**WORK ITEM:** Which lines of the data contain the string "butt"? Copy every one.

**PROVIDED MATERIAL:**

= Beginning of Section =

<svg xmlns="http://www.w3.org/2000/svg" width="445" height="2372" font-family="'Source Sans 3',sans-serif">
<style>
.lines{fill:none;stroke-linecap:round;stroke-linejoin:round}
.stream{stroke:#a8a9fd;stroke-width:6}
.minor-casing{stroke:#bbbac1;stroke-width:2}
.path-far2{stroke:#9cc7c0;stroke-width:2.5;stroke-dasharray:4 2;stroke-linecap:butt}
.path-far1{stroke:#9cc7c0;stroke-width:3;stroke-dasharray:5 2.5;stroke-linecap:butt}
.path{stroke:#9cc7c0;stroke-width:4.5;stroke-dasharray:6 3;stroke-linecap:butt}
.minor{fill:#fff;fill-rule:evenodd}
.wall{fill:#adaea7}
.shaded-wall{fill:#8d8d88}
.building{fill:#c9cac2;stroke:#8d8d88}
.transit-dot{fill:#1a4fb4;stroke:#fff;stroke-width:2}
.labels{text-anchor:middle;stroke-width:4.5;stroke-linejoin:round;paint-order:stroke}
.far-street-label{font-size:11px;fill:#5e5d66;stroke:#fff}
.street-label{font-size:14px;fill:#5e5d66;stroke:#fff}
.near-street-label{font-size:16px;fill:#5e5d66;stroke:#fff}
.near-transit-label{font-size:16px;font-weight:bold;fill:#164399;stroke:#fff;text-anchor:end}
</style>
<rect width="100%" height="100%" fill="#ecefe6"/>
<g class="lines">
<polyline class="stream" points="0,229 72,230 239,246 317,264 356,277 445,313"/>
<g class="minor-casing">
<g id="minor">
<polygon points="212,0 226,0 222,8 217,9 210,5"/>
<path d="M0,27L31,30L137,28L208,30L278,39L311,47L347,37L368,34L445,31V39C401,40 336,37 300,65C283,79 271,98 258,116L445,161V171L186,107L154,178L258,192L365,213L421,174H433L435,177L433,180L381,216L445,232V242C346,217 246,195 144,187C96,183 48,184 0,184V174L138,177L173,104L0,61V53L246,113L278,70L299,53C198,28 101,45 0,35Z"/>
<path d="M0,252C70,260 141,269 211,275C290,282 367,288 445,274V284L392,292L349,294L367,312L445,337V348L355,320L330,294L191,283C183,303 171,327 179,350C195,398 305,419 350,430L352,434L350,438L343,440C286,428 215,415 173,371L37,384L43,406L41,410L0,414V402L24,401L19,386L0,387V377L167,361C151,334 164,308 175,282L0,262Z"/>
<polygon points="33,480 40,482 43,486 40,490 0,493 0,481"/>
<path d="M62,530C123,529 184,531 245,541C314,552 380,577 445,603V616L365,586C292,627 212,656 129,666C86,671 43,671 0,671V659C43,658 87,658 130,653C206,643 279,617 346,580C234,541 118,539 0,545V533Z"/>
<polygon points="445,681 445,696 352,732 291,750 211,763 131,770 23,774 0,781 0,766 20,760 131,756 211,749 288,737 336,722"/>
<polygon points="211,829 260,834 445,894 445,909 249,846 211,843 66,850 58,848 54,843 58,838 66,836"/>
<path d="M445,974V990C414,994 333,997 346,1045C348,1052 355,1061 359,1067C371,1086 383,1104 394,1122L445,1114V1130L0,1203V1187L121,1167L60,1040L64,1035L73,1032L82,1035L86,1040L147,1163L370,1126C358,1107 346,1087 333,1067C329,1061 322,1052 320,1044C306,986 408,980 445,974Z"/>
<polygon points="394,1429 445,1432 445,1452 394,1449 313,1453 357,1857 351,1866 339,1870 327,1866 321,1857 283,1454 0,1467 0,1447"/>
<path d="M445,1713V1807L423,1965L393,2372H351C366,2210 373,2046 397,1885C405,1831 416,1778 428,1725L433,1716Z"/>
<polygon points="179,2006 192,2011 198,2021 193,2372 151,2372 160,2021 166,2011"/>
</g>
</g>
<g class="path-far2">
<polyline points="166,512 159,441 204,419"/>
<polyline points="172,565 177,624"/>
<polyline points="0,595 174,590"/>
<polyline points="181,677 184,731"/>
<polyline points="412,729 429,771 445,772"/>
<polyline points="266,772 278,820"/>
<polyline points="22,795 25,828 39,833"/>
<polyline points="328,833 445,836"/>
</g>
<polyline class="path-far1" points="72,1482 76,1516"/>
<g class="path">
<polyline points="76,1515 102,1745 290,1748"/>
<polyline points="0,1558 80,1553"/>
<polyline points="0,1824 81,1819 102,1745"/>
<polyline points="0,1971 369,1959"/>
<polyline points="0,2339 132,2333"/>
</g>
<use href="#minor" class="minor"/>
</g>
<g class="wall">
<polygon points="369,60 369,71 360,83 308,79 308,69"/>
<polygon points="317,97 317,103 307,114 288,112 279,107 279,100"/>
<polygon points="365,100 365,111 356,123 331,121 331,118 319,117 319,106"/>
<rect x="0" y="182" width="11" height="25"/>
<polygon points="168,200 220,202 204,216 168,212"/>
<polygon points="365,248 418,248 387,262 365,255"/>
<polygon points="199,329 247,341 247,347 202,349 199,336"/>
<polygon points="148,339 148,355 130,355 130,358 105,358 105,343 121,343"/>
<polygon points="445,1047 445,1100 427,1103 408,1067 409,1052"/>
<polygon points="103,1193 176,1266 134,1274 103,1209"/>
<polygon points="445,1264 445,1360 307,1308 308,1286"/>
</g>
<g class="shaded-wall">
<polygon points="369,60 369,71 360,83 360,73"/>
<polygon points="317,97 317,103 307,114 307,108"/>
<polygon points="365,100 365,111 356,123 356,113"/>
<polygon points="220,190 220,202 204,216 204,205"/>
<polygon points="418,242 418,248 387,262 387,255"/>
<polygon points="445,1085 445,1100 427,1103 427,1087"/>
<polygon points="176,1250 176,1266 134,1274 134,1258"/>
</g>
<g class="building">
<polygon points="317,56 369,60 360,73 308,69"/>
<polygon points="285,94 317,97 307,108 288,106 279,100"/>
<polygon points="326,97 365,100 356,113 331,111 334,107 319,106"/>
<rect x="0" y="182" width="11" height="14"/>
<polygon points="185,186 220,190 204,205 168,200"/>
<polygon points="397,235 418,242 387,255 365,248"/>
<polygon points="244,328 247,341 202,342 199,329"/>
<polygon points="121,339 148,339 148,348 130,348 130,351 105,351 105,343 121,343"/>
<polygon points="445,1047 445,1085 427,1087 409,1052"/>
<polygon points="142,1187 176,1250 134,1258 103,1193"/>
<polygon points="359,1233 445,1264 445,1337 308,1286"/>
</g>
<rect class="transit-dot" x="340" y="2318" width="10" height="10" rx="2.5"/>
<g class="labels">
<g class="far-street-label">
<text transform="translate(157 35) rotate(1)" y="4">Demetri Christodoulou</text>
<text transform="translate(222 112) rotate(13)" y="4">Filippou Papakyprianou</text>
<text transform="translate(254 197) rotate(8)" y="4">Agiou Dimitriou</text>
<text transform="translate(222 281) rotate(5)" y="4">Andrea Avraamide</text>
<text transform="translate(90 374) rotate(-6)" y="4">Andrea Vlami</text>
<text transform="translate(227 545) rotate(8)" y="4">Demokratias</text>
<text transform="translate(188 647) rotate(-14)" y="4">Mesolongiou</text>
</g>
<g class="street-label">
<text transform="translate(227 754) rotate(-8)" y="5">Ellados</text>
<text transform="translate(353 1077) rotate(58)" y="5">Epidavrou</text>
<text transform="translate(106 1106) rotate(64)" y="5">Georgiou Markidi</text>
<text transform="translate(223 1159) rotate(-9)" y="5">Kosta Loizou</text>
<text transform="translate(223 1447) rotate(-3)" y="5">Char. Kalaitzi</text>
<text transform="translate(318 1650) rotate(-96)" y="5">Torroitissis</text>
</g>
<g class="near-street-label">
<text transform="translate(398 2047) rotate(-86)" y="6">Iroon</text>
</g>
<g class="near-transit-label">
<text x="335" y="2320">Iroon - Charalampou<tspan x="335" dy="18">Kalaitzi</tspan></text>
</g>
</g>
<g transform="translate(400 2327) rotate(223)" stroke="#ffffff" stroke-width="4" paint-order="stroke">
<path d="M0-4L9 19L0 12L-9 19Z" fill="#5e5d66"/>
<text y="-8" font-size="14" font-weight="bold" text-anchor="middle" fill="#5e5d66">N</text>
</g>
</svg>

= End of Section =

**RESULT BELOW:**
.path-far2{stroke:#9cc7c0;stroke-width:2.5;stroke-dasharray:4 2;stroke-linecap:butt}
.path-far1{stroke:#9cc7c0;stroke-width:3;stroke-dasharray:5 2.5;stroke-linecap:butt}
.path{stroke:#9cc7c0;stroke-width:4.5;stroke-dasharray:6 3;stroke-linecap:butt}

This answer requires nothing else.